The second pass through Foo, toLua generated code ConvertEnumToUint32 allocates a new uint32_t at address X (that's fine, that block was freed when SMBuilder was deleted in the first pass). toLua then pushes a new usertype onto the stack, again using the address X as a key in the tolua_ubox table, but wait, there is already an entry under that key! Also, toLua specifies a special finalizer for this uint32_t using the tolua_clone function. This function is added to a table (tolua_gc) with the address X as a key. Here's where the fun begins!
Before AddIntEnterMessage is called, a garbage collect pass is triggered.
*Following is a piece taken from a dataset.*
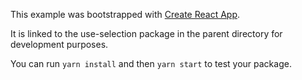 This example was bootstrapped with [Create React App](https://github.com/facebook/create-react-app).

It is linked to the use-selection package in the parent directory for development purposes.

You can run `yarn install` and then `yarn start` to test your package.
It finds that old user data that was used to store the SMBuilderState pointer and with that address proceeds to call the toLua function class_gc_event which looks up the finalizer using the address as a key into tolua_gc. tolua_collect_uint32_t is called which proceeds to delete the uint32_t at address X without any idea that the userdata was for something completely different. If something else writes over that data (which in our case does happen) then AddIntEnterMessage chokes.
I think the correct solution to this is to change our pattern. I've googled for answers and searched this mailing list's archives and haven't found the right way to do what we're trying to do which is create an object (SMBuilderState) with another object (SMBuilder) that is correctly destroyed (via tolua_release w/o calling delete) when it goes out of scope. I can't simply add a destructor to SMBuilderState and call :delete because SMBuilder still has pointers to that memory.
Is there a common pattern to follow for this type of setup? I appreciate any insight anyone can offer.